## Data to process
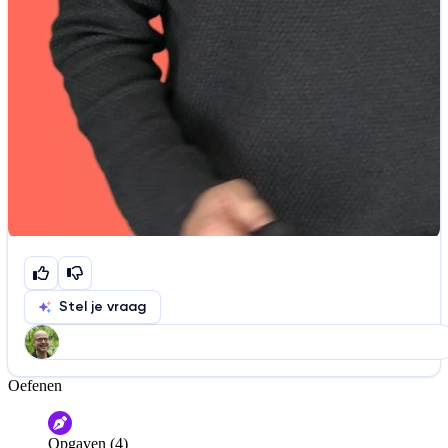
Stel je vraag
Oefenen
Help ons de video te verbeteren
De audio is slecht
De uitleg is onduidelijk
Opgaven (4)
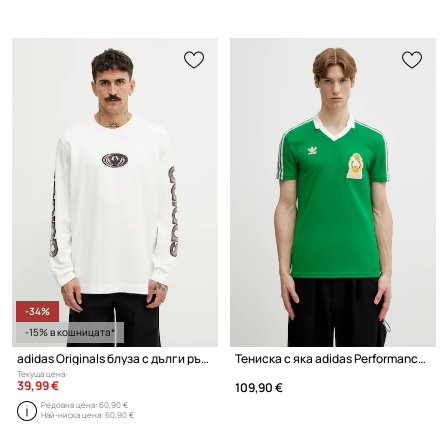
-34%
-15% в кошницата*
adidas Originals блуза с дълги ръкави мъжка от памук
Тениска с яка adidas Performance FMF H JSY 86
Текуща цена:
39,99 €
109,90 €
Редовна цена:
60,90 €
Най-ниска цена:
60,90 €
...
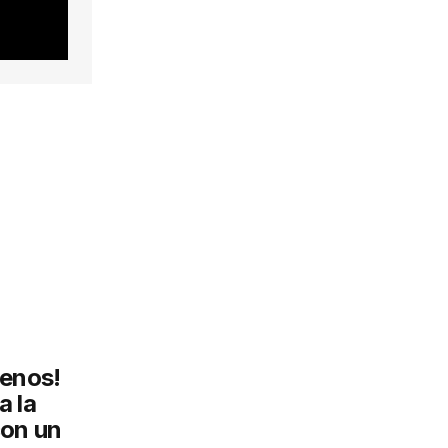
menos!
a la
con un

## Aim of the exercise
Copy the rows above exactly, from the line containing "Stel je vraag" through the line containing "Opgaven (4)", both included, and output only those lines.

## Answer below
Stel je vraag
Oefenen
Help ons de video te verbeteren
De audio is slecht
De uitleg is onduidelijk
Opgaven (4)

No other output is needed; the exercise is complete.